SOURCE MATERIAL:
-.-.-
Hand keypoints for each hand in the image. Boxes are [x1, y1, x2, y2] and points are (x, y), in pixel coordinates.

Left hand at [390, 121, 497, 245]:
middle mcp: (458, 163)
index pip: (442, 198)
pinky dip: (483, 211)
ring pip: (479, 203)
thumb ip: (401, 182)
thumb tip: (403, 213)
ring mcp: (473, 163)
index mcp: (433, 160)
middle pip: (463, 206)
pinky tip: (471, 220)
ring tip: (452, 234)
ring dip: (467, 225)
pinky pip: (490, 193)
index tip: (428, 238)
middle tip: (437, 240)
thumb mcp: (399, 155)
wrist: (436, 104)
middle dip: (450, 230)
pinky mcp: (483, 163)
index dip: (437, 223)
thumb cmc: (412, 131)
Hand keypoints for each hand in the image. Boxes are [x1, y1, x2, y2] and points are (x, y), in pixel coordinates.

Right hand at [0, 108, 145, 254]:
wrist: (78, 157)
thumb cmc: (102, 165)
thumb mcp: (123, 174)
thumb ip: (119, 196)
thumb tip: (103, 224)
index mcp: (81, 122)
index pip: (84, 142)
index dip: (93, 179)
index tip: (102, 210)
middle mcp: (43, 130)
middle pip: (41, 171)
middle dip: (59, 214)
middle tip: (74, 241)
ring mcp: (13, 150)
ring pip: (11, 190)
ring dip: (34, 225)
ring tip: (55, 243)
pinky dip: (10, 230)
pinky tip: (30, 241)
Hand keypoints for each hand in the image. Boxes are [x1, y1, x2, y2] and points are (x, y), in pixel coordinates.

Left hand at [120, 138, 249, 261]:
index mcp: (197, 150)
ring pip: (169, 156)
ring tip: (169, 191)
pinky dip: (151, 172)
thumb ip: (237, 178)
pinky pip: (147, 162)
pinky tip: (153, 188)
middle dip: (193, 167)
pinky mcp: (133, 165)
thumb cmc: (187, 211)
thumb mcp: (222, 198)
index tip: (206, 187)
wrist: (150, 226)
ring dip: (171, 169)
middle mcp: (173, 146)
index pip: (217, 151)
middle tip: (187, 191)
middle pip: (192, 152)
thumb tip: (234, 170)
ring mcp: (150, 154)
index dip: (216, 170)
-.-.-
YOUR ASSIGNMENT: Above are the records; repeat exactly the lines from the one holding "thumb mcp: (399, 155)" down to the one holding "middle pip: (41, 171)", end lines included.

REPLY:
thumb mcp: (399, 155)
wrist: (436, 104)
middle dip: (450, 230)
pinky mcp: (483, 163)
index dip: (437, 223)
thumb cmc: (412, 131)
Hand keypoints for each hand in the image. Boxes are [x1, y1, x2, y2] and points are (x, y), in pixel coordinates.

Right hand at [0, 108, 145, 254]:
wrist: (78, 157)
thumb cmc: (102, 165)
thumb mcp: (123, 174)
thumb ip: (119, 196)
thumb tip: (103, 224)
index mcp: (81, 122)
index pip: (84, 142)
index dip: (93, 179)
index tip: (102, 210)
middle mcp: (43, 130)
middle pip: (41, 171)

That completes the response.